Question What are the latest national estimates of standardized developmental screening and surveillance, as well as individual and state variation, that may identify opportunities for improvement?
Findings In this cross-sectional analysis of the 2016 National Survey of Children’s Health, an estimated 30.4% of children 9 through 35 months of age received a parent-completed developmental screening and 37.1% received developmental surveillance from a health care professional in the past year. State-level differences far exceeded those by child and family characteristics, spanning 40 percentage points for screening (17.2% in Mississippi and 58.8% in Oregon) and surveillance (19.1% in Mississippi and 60.8% in Oregon).

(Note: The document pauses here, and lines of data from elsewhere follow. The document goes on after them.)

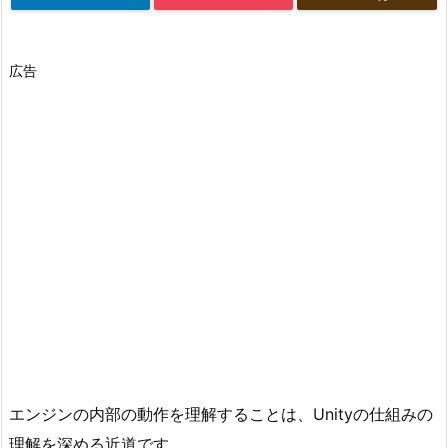
広告
エンジンの内部の動作を理解することは、Unityの仕組みの
理解を深める近道です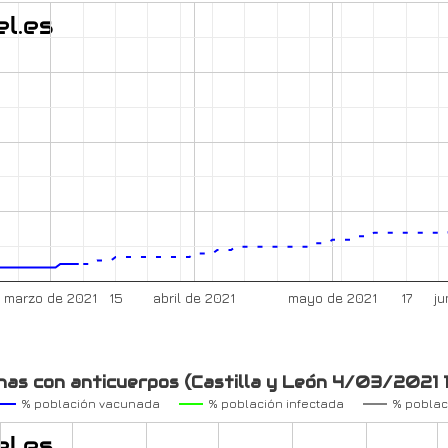
marzo de 2021
15
abril de 2021
mayo de 2021
17
ju
nas con anticuerpos (Castilla y León 4/03/2021 
% población vacunada
% población infectada
% poblac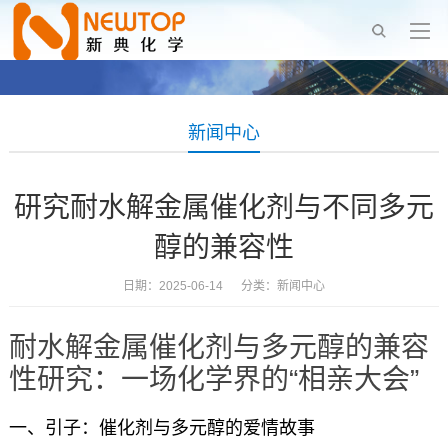
新闻中心
研究耐水解金属催化剂与不同多元
醇的兼容性
日期：2025-06-14 分类：
新闻中心
耐水解金属催化剂与多元醇的兼容
性研究：一场化学界的“相亲大会”
一、引子：催化剂与多元醇的爱情故事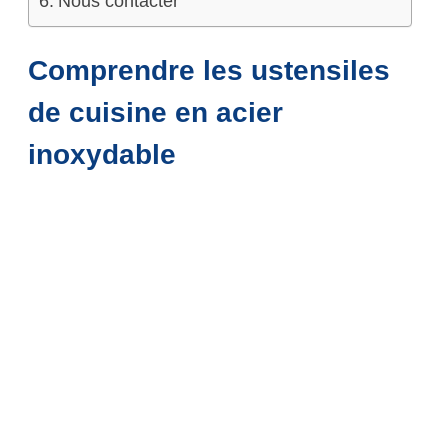
Nous contacter
Comprendre les ustensiles
de cuisine en acier
inoxydable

Both screening and surveillance varied substantially across states by more than 40 percentage points (Figure 1 and Figure 2). The prevalence of screening ranged from 17.2% in Mississippi to 58.8% in Oregon, corresponding to a rate ratio of 3.4. Similarly, developmental surveillance ranged from 19.1% in Mississippi to 60.8% in Oregon, corresponding to a rate ratio of 3.2. States with significantly lower rates of developmental screening than the nation overall included Kentucky (17.5%), New York (17.5%), and Florida (20.4%), while states with rates significantly exceeding the national rate included Oregon (58.8%), Colorado (50.2%), Minnesota (50.1%), North Carolina (47.6%), Alaska (46.8%), Montana (46.3%), Massachusetts (46.3%), and Maryland (43.0%).